Sarah: [surprised, curious] Uh…sure, yeah! [pause] What's that?
Turns out that means going to a children's home to sing and dance, talk about a bible lesson and play soccer. With a cell group from the Kampala Pentecostal Church. Turns out that deciding to go wake up early to eat breakfast and run with Geoff cuz we were both feeling distant from God and people means meeting a girl who wants to talk about God and people, who wants a sign from God but then looks at the trees and sees, a girl who happens to be from Gulu and goes to the church when she's there I've been asking God if I should volunteer with, whose name happens to not be her real name but the name she got when she came to Christ after growing up Muslim a name that happens to mean God hears, a girl who happens to be an answer to prayers, though I'm still not sure what the answer is.
Friday all the local primary schools came to that same track for competitions. I had run the day before, and was reminded of how much I love to run, so it was heaven to be around so many young cheering, singing, laughing young people.

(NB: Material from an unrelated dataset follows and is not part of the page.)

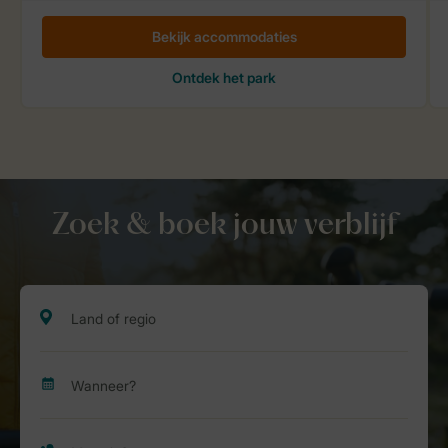
Zoek & boek jouw verblijf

Especially young people in pink and blue and red and yellow uniforms.. Actually, that's partly why we decided to go running Saturday.
This race started, and right away it was cool to see this kid in a red shirt and black sweat band and no shoes take the lead. They were running, and we were thinking wow they're going pretty fast maybe it's a 400, or 440, or whatever this track is cuz it's bigger than normal. But then they went for a second lap and we figured okay an 880. That second lap the kid who'd been keeping up with the one in the red shirt had to stop and sit down. By the eighth lap we'd lost count, and about five kids had started taking turns trying to catch up and pass the boy in the red shirt, including a boy in a ripped wife beater, hawaiin shorts and boots. But that kid just kept running. And you know what? That kid kept running for all of it. Every single one of the total 25 laps. Smiling every once in a while at his cheering friends with a flash of white teeth. He had ran a 10 K, over 6 miles. A kid in primary school, so at the very oldest maybe 15. Insane.
I got a picture of him. His name's Rashid. He's the one on the right. In the red.
I was walking home really fast Saturday, passing people right and left. But there was one guy I hadn't passed yet on the winding village path. I wanted to. I guess Rashid inspired me. Anyways, if I'm not playing the let's pass everyone it's a race game, I'm playing the let's smile at everyone and see what they do game. Some days, I play both. So I smiled as I started to pass him. But then he smiled back, and asked how I was. So I quit playing games, and we started talking. Half an hour later we were talking still, but now we were talking about how the media only shows the starving Africans, but not the Africans leading good work in their communities. Robert already knew I'm taking development studies. I asked him what he does. He owns a non-governmental organization and does community development. We kept walking and talking until we got to my road. It turns out he was going to visit his mother. Who also turns out to be my neighbor.
And I almost just passed him up.
Lesson learned? Play games until someone plays with you. Then stop playing games.
And I still don't trust myself. I'm really struggling to have patience. With myself. With other students. With miscommunications. With sitting in questions. It scares me, because when you lose patience it's cuz you don't love enough to suffer. Patience is long-suffering, and it's a choice, like running every lap even when it hurts. Love is very intentional. It's a choice. Lately, it's been a really difficult choice. Pray, please.